Joan Armatrading Artistfacts

  • December 9, 1950
  • The British singer-songwriter Joan Armatrading was born on the Caribbean Island of Saint Kitts and was raised by her grandmother on Antigua until she joined the rest of her family in Birmingham, England, at age 7.
  • Armatrading dropped out of school at 15 in favor of going to work to help support her family. Her first job at a tool manufacturing company didn't last long - she was fired for playing the guitar on her breaks.
  • The singer has successfully tried her hand at many different genres, including pop, rock, and folk rock, making her a fixture on the UK charts since her debut in the 1970s. But it was her foray into the blues that garnered her attention stateside when her 2007 album Into the Blues debuted at #1 on the US Blues chart.
  • Not only was Armatrading the first female UK artist to top the Blues Album chart, but she was also the first female UK artist to earn a Grammy nomination in a blues category (Best Contemporary Blues Album).
  • Armatrading on songwriting (The Art of Noise: Conversations with Great Songwriters by Daniel Rachel): "The song will dictate. You need to follow the song: don't be the one pulling in this direction, let it pull you."
  • She made debut performance as a teen when she sang Simon & Garfunkel's "The Sound of Silence" at a concert at Birmingham University.
  • Armatrading is an introvert, and likes to keep her private life under wraps.
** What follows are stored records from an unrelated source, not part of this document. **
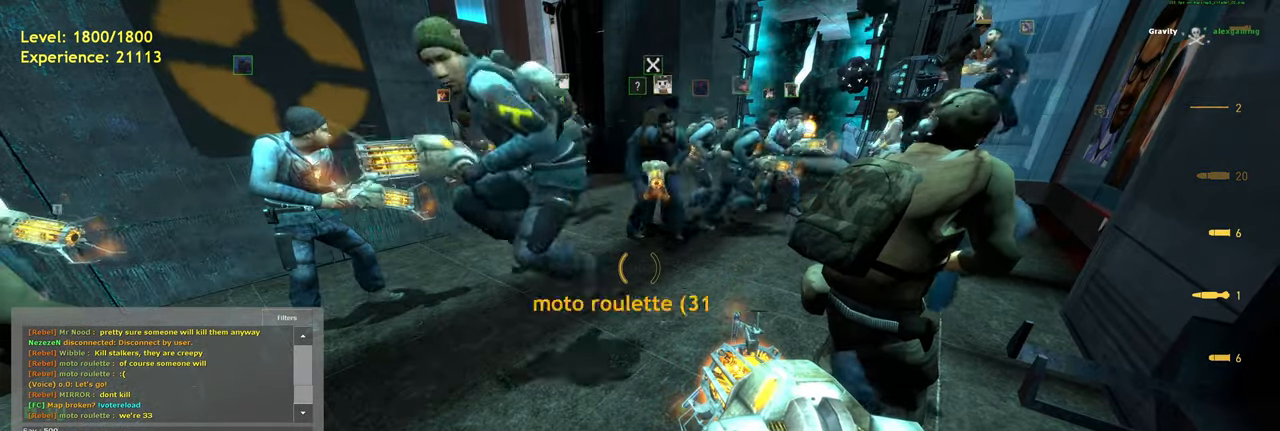
Gameplay with keyboard and mouse; each line is a JSON object with the keys and mouse buttons held at the frame after it. "events" lists presses ("down") and releases ("up") of "a", "ctrl", "d", "e", "f", "q", "r", "s", "shift", "space", "tab", "w", "mouse_left", "mouse_wheel", "mouse_right", "mouse_mb4" and "mouse_mb5" between this image and that frame as [ms after this image, input, new state], when the widget could be followed in between. "mouse_left", "mouse_wheel", "mouse_right", "mouse_mb4", "mouse_mb5" = the "left", "wheel", "right", "mb4", "mb5" buttons of the "mouse" list. No other keys are recorded. "wheel" means that the mouse wheel is clicked or scrolled. Mouse movement is not recorded.
{"keys": ["space"], "mouse": [], "events": [[460, "space", "down"]]}
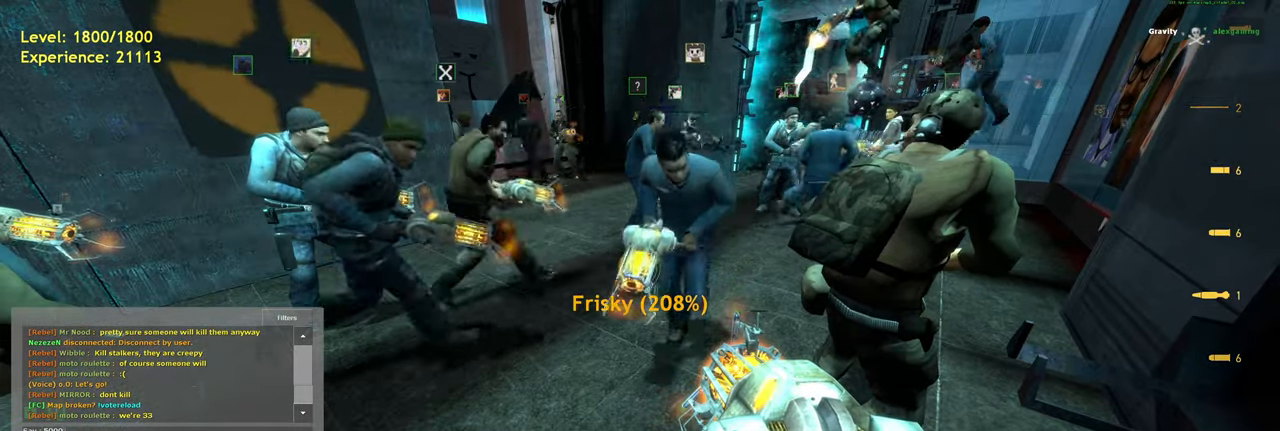
{"keys": [], "mouse": [], "events": [[100, "space", "up"]]}
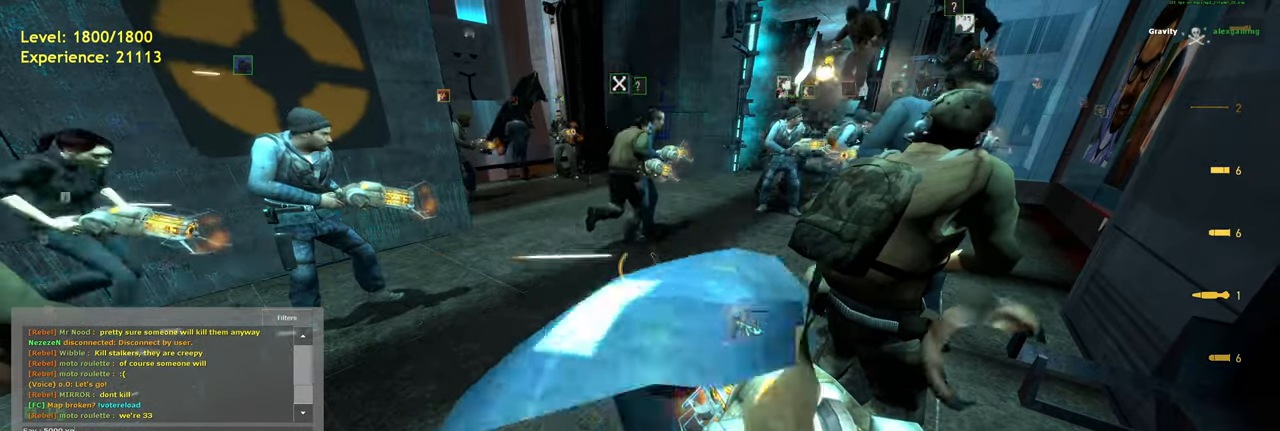
{"keys": [], "mouse": [], "events": [[180, "space", "down"], [320, "space", "up"]]}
This makes interviews a challenge for both her and the journalist. Attempts to discern her life through her songs are usually rebuffed.
  • She is a vegetarian who doesn't drink alcohol, use profanity, or smoke. She even gave up coffee and tea when she was a teenager.
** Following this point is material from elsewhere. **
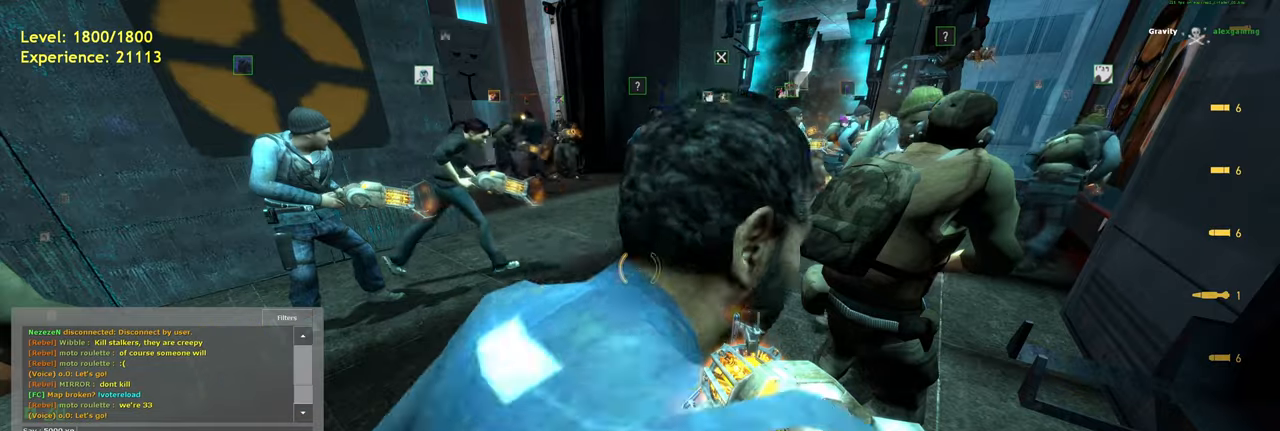
{"keys": ["space"], "mouse": [], "events": [[340, "s", "down"], [480, "space", "down"], [500, "s", "up"]]}
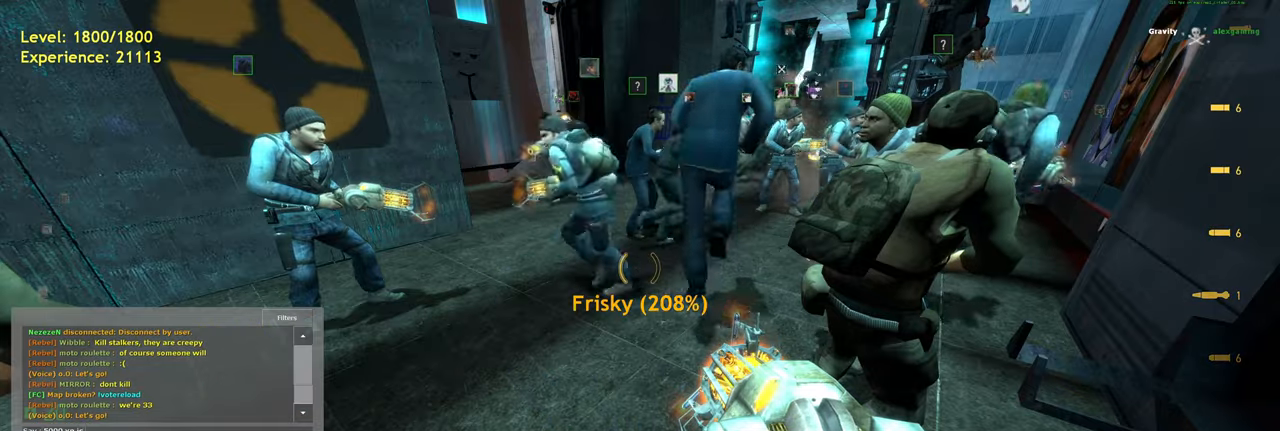
{"keys": [], "mouse": [], "events": [[120, "space", "up"], [280, "w", "down"], [420, "w", "up"]]}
  • In her Songfacts interview, Armatrading said that America is her favorite place to perform, since the audiences give instant feedback. "You can go to some countries, and they're applauding and they're liking it, but then at the very end they'll get up and do a standing ovation and they'll woop and wail," she said. "But it's at the very end, so you kind of spend the rest of the concerts wondering, Are they having a good time? Are they enjoying it? Is this working well?"
  • In school, she was very shy, which earned her the nickname "Joan Armorplating."
  • She finishes every song she starts writing. Many are terrible and get binned, but they always get finished.
  • She's one of the few British songwriters of the era who wasn't influenced by The Beatles. After she started writing songs, she came to appreciate Van Morrison.
  • Her deal with interpersonal relationships, never politics. "It's all about communication," she told Songfacts in 2018. "I don't think that's changed over the years at all and I don't think it ever will because that's why we're here. We're here to communicate with each other."
  • Music didn't so much enter Armatrading's life as quietly sneak in and make itself at home. "When I was growing up, what I was really into was comedy - all those radio shows like The Clitheroe Kid and Round the Horne - and I used to write funny little stories and bits," she told Uncut magazine. "I'm sure the music was always in there somewhere, just waiting for its moment. Then my mother bought a piano, and the songs just started coming."

    "The great thing about a piano is that you don't really have to do anything," Armatrading continued. "You just put your fingers on it, and something nice comes out. It wasn't a big deal - it just felt natural. The inspiration came more from the piano itself than from listening to other people's music. Then my mother bought me a guitar."